VIPL-SLP / pointlstm-gesture-recognition-pytorch

This repo holds the codes of paper: An Efficient PointLSTM for Point Clouds Based Gesture Recognition (CVPR 2020).
https://openaccess.thecvf.com/content_CVPR_2020/html/Min_An_Efficient_PointLSTM_for_Point_Clouds_Based_Gesture_Recognition_CVPR_2020_paper.html
Apache License 2.0
117 stars 19 forks source link

Experimental Protocol for MSRAction3d #8

Closed alexbgl closed 3 years ago

alexbgl commented 3 years ago

Hi @Blueprintf,

I am currently trying to repeat your experiments on the MSR Action 3D dataset and I am not sure if I understood the experimental protocal correctly.

1) In reference [17] in your paper (Action recognition based on a bag of 3d points), the authors split the dataset into 3 subsets according to categories and consider each split separately, i.e. they train on a portion of subset x and evaluate on the remaining part of the same subset. Did you use the same splitting in your experiments or did you consider the dataset all in one?

2) I understand your splitting by subjects as follows: You randomly split the dataset into 2 groups of 5 subjects. Then you first train on one of these groups and evaluate on the other, and vice versa. This procedure is repeated 5 times such that you get an overall of 10 scores. Did I get that right?

3) In your paper, you say that you removed 10 noisy sequences from the dataset. Which sequences did you remove? I couldn't find it in the referenced papers.

It would be a great help if you could elaborate on that.

Thanks

ycmin95 commented 3 years ago

Hello @alexbgl, thanks for your attention,

  1. We didn't split the dataset into subsets and just considered the dataset all in one.

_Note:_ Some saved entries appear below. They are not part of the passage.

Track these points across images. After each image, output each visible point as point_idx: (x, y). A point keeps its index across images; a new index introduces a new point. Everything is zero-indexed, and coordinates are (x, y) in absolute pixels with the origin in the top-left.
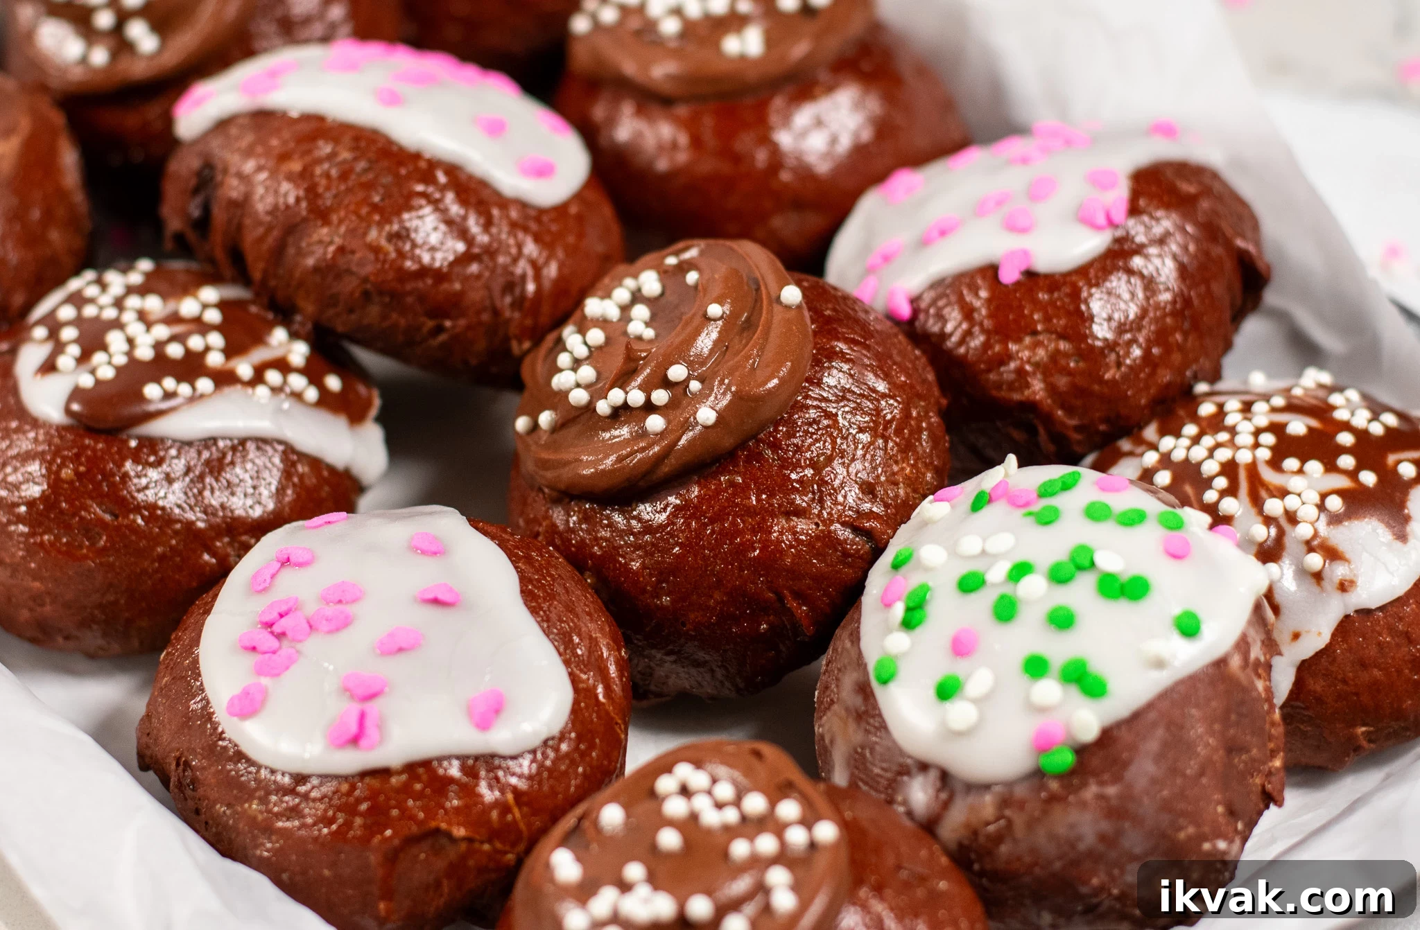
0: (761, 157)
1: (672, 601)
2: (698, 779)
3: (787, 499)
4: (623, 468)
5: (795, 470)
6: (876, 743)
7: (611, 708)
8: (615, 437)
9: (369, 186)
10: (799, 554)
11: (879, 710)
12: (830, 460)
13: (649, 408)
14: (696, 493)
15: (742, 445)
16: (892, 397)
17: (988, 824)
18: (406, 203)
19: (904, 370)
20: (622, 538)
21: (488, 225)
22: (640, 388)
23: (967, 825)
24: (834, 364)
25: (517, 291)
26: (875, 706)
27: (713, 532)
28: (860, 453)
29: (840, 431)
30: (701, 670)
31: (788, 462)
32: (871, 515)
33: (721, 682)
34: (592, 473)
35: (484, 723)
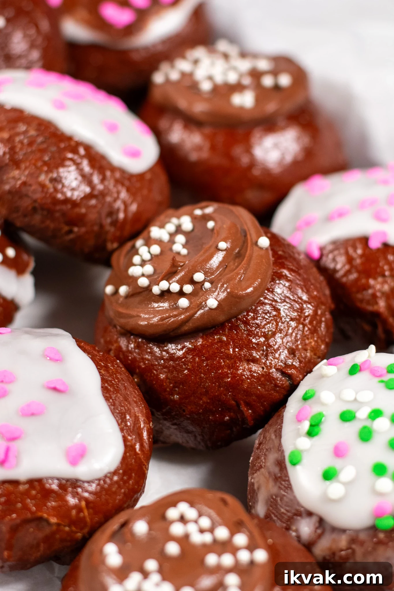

  2. Yes, this is correct, the corresponding subject splits are [ ([1, 2, 3, 4, 5], [6, 7, 8, 9, 10]), ([1, 3, 5, 7, 9], [2, 4, 6, 8, 10]), ([1, 4, 7, 10, 3], [2, 5, 6, 8, 9]), ([1, 5, 9, 3, 7], [2, 4, 6, 8, 10]), ([1, 6, 2, 7, 3], [4, 5, 8, 9, 10]) ]. We just find a bug that the second group is the same as the fourth group (because we adopt (subject_idx+offset)%10 to generate the splits), and the corresponding results of PointLSTM-late are [ 93.13, 87.59, 97.07, 89.08, 92.78, 94.36, 97.07, 89.08, 91.11, 91.64], and the corrected accuracy is 92.10 \pm 2.78.

  3. We follow the codes of "Mining actionlet ensemble for action recognition with depth cameras", you can find the details in this repo. The removed sequences are [[3, 2, 2], [3, 4, 1], [4, 7, 1], [9, 13, 1], [9, 13, 2], [9, 13, 3], [3, 14, 1], [7, 20, 1], [7, 20, 3], [10, 20, 3]], but there is no performance after removing sequences.

alexbgl commented 3 years ago

Thanks!